Serverless E2E Testing

Hi all!

I’ve read quite a few articles that seem to suggest that spinning up a temporary stack is useful for running automated tests. We want to run a set of acceptance-tests against this temporary stack as part of our e2e tests. As api gateway generates a different api endpoint url for each temporary stack we set up, what’s the best way to get this endpoint to then pass into our acceptance test scripts?

As an aside, how is everyone e2e testing their services? If you have multiple services that work together to perform a task, are you spinning them all up in a temporary environment like this? I’ve thought about mocking but most of the integration complexity now lies in the AWS configuration…

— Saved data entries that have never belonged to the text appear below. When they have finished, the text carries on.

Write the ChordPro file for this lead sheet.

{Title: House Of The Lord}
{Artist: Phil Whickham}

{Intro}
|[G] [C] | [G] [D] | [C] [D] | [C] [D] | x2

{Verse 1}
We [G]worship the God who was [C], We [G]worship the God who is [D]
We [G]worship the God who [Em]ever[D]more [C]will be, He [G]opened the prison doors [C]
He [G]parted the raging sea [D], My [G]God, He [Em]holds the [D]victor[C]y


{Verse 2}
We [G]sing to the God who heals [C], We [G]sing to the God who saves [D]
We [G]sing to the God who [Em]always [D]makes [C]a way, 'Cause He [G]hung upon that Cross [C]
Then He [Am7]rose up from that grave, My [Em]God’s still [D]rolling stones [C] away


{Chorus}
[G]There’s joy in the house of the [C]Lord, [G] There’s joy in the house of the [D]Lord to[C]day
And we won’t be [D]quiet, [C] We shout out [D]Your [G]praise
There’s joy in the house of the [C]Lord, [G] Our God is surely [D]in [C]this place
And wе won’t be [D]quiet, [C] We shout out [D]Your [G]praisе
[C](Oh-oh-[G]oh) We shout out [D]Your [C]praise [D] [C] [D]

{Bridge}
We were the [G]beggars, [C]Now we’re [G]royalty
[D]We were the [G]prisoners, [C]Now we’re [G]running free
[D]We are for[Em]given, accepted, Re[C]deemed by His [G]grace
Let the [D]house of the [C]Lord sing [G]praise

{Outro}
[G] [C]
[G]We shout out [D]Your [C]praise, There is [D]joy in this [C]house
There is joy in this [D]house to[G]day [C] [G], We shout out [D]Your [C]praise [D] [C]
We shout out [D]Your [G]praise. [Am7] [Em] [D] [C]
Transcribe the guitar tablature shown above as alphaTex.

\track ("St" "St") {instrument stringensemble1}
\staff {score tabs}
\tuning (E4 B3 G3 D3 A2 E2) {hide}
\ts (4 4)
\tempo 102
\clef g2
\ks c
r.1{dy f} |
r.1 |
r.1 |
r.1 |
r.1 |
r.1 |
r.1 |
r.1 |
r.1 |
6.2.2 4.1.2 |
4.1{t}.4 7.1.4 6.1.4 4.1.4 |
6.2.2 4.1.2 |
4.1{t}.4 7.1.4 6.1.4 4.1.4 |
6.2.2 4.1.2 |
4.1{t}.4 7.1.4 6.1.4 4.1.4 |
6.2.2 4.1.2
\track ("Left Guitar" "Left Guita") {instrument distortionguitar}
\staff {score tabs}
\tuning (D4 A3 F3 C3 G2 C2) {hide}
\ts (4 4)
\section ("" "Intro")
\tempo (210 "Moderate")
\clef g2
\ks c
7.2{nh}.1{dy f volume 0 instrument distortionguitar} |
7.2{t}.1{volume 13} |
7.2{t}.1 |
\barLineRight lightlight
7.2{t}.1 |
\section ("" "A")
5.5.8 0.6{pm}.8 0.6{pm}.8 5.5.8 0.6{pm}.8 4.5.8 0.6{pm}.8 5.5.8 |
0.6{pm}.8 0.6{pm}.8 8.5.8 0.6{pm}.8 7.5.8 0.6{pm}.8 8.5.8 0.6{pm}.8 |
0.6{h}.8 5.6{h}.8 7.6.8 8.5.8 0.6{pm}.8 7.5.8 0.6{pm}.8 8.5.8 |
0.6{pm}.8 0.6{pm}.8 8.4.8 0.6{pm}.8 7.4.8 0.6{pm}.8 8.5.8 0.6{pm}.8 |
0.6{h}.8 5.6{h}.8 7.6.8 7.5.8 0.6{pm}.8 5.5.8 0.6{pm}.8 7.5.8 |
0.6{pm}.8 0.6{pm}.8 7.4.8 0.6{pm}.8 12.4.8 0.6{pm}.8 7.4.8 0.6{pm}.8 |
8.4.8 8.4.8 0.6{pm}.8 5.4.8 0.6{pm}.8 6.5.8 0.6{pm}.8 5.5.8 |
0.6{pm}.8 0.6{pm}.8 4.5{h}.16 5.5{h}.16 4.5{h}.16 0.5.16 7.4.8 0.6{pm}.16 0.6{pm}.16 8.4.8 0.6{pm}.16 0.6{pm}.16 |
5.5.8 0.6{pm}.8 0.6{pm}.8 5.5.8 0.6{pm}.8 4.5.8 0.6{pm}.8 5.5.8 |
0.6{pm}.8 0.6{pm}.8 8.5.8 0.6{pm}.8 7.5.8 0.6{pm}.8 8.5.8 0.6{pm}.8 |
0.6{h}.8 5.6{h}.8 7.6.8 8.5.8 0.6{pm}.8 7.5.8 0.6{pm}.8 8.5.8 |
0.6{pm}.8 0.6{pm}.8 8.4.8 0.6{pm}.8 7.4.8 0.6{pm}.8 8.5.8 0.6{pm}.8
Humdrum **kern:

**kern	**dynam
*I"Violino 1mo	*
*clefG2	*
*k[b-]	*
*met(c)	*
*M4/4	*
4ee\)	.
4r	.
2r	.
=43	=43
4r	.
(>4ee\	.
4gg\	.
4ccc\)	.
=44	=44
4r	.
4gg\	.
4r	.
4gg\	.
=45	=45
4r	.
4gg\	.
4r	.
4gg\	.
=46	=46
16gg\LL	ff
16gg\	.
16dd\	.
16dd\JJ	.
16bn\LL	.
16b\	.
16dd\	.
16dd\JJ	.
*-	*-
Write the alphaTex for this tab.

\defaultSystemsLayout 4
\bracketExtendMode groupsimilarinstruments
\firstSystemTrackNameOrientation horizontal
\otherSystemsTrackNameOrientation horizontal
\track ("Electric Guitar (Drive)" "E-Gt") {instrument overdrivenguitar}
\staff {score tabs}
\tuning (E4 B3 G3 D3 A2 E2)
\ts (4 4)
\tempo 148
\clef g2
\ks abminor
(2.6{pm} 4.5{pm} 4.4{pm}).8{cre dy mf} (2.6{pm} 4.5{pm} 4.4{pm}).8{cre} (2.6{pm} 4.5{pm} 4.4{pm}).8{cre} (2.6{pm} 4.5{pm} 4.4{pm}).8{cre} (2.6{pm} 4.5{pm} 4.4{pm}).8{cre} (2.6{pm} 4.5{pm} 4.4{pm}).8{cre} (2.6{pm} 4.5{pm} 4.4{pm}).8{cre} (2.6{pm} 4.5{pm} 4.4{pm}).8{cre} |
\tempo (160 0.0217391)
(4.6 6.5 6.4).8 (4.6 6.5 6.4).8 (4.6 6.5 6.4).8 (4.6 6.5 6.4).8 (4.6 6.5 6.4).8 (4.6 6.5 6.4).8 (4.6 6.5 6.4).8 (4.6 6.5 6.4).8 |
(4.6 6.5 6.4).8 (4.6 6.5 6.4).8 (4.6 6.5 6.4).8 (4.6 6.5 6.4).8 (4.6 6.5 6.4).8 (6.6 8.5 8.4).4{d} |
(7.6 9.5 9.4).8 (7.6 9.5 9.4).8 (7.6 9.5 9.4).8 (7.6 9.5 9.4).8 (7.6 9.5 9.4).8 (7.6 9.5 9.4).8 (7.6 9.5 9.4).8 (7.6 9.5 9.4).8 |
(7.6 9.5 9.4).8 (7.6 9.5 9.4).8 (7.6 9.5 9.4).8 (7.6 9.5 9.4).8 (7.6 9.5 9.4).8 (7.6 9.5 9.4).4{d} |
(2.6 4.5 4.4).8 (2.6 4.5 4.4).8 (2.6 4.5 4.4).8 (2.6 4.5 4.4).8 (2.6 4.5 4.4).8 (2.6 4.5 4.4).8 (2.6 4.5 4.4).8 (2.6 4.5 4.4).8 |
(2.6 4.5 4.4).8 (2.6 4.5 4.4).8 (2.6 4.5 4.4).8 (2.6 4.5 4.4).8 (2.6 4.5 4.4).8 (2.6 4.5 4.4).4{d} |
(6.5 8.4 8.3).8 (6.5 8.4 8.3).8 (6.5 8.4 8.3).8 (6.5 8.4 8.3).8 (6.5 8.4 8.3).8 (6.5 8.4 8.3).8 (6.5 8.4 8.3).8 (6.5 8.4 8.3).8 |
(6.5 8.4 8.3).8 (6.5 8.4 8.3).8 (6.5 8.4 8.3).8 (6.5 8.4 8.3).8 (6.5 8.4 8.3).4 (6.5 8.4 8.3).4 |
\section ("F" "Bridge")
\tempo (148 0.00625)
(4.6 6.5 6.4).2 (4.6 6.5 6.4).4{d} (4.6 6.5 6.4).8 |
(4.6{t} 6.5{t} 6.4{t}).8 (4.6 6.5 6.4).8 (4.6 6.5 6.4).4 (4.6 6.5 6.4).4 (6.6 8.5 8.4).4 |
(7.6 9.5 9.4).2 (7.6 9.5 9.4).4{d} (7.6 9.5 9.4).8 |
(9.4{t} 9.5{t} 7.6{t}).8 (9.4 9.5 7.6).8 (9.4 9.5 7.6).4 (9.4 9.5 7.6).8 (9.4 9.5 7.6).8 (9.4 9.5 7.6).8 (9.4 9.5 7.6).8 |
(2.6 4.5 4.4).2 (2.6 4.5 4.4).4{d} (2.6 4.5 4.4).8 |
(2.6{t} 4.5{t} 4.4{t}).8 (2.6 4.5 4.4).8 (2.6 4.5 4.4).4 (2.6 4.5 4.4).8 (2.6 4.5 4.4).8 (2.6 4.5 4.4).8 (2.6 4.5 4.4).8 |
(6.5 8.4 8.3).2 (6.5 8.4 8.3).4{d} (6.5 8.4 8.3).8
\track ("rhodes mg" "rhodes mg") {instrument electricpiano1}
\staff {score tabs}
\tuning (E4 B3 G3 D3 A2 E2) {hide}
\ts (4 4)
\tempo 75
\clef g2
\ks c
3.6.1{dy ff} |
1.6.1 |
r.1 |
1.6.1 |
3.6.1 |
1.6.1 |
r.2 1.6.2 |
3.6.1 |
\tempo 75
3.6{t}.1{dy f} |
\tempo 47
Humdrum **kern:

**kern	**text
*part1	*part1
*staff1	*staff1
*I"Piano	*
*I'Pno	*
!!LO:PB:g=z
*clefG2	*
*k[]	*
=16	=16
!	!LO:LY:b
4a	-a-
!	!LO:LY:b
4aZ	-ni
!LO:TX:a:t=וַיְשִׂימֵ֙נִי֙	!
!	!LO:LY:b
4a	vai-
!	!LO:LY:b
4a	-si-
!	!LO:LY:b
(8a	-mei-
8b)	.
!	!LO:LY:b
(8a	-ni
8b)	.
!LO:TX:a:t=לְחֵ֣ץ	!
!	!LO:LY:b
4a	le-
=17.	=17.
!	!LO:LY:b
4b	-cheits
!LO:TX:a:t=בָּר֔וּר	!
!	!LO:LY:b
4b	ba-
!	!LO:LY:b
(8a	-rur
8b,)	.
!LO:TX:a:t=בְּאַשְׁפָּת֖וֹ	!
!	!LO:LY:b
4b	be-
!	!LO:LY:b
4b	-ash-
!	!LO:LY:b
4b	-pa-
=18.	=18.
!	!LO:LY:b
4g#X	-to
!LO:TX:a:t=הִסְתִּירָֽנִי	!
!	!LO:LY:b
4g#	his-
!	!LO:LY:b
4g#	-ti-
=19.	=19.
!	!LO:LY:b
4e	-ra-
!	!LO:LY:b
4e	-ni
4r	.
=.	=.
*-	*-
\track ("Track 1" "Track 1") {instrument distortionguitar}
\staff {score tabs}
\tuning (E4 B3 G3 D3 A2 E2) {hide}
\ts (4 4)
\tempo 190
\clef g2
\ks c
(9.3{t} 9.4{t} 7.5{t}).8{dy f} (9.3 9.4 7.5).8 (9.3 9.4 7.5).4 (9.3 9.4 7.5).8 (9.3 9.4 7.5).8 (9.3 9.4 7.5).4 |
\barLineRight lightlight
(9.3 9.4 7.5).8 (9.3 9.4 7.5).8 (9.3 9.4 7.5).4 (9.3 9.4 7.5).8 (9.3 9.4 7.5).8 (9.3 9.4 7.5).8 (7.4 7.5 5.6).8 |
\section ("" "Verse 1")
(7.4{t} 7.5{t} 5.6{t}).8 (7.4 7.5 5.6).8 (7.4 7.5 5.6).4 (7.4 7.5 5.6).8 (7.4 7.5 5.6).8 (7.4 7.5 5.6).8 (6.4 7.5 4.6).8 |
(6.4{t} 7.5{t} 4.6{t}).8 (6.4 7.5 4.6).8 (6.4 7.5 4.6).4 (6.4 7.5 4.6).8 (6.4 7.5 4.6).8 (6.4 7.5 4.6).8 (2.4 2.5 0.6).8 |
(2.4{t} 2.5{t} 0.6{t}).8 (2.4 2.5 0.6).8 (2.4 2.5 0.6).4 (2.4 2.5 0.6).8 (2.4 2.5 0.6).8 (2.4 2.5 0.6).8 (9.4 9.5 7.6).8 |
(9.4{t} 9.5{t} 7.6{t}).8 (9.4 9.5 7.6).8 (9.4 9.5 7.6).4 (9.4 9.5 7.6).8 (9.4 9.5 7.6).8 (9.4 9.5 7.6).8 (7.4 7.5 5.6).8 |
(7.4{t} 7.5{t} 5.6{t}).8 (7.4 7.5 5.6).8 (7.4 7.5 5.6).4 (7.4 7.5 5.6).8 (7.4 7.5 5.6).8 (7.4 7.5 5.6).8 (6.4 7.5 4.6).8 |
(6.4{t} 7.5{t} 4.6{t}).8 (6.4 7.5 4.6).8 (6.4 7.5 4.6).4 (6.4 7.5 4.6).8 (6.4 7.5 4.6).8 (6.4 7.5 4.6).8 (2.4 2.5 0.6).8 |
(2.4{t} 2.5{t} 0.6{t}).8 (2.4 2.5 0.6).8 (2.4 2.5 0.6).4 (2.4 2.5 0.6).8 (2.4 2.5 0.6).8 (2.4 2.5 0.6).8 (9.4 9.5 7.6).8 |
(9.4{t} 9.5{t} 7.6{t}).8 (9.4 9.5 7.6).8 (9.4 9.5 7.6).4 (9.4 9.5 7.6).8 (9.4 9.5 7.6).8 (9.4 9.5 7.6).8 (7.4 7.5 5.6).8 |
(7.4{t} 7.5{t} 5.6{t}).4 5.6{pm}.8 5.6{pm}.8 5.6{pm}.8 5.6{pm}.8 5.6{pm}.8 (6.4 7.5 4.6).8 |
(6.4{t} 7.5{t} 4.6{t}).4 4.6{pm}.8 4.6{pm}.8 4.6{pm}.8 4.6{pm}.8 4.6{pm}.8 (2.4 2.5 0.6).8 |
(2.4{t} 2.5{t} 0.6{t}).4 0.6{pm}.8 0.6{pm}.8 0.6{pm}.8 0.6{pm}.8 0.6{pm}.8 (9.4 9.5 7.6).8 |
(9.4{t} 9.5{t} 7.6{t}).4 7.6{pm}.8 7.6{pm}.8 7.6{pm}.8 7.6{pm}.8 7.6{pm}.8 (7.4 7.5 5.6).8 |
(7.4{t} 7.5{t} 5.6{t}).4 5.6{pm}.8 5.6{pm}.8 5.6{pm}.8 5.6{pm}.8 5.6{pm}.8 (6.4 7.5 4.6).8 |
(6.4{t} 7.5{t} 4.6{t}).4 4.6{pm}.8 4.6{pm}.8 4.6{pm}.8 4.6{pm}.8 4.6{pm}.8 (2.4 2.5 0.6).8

Thanks for any help! :slight_smile:

1 Like

There are a couple of ways you can try to fix the first issue:

  1. You can write a script to get the newly created url after deploying serverless, then write URL to .env file for your tests (unit, acceptance test).
  2. Assign a custom domain for a new stack, mostly we can use your task id such as JIRA issue key.

Regarding the temporary stacks for new task (for featured environment), not sure whether you read some posts from Yan Cui, if not, you should take a look


I haven’t verified, but could you add the endpoint as an Output to your cloudformation and then print/parse via:

sls -v info

I’ve had good success with the serverless-stack-output plugin.

I output any properties I need in follow-up scripts. Configure the plug-in to write them to ./${self:provider.stage}-stack.json which I can then read in my script.

Hope it helps.

I’m also interested in learning how others are performing end to end testing of their services. There are a lot of resources available that suggest different approaches around testing in the cloud vs locally with mocks or tools like serverless-offline and localstack. There doesn’t seem to be a very clear standard in practice however, so I’m curious what methods people are using.

The limited work I’ve done has used a separate temporary environment for testing, because our services are mostly around Lambda, SQS, SNS and API Gateway, which are quick enough to spin up and pull down. I imagine people using RDS may be using alternative ways to avoid the need to spend the significant time it takes to instantiate a new database instance.

From my experience, local testing is difficult but not impossible and does not need bloated tools such as localstack that try to emulate AWS services. The thing to bear in mind about Lambda functions is that ultimately they are just functions that need parameters passed to them and that should generate a certain expected output with those parameters. This means we can use tools as simple as Mocha (and equivalents in other runtimes) and just do unit tests to help execute code locally. This does not mean you have to go down the rabbit hole and build out a full suite of unit tests (you can of course do so if you want), but using a tool such as this means you can now execute your function code by passing it parameters repeatedly and tie that execution into a debugger.

The only remaining issue is interaction with AWS services and this is where mocking steps in. And I know a lot of folks immediately hear mocking and think its bad practice. Mocking is ONLY bad practice if you use it to bypass elements you should actually be testing such as your own classes. But why would you want to test that making a putItem call to DynamoDB is successful? When in reality what is more useful is to be able to test what happens when that service fails. You can mock success and failure of AWS services and therefore test that. You cannot test failure if you are tied to the actual DynamoDB service and testing failure with a locally emulated version is not a cake walk either.

“But Gareth … that all sounds so painful to setup” I hear you say. Not really. There are existing Node modules and serverless plugins you can use as well as this hand dandy blog post I wrote a few months back to guide you in setting all this up. At the end you will have a way to repeatedly execute your function code with a debugger tied in and the best part is, its a unit test … you can run this in CI/CD as well.

  1. Your machine does not get bloated with emulated services
  2. You no longer need to deploy code into the cloud to realise you have a syntax error, spend 10 seconds fixing and another minute deploying.
  3. You can now test offline as mocking keeps everything local
  4. Every service is entirely modular and for a new developer to get started with an existing service is just npm install and their “testing environment” is all setup and ready to go.
  5. As a developer you are no longer relying on tools like serverless-offline which only help test HTTP endpoints, and this means you are now open to explore the breadth and depth of events in AWS, making your app richer in every way.
  6. Probably a bunch of benefits I didn’t cover.

Hi Gareth. Thanks for the above!

I read through your article and really liked it. One thing I noticed was at the end you wrote " The next step from here is to look at how we can incorporate this service we have been building in isolation into the rest of our application as a whole", do you have any further thoughts on this? I find the biggest issue with these smaller services is not so much the business logic but the configuration and maintaining the contract between the different services.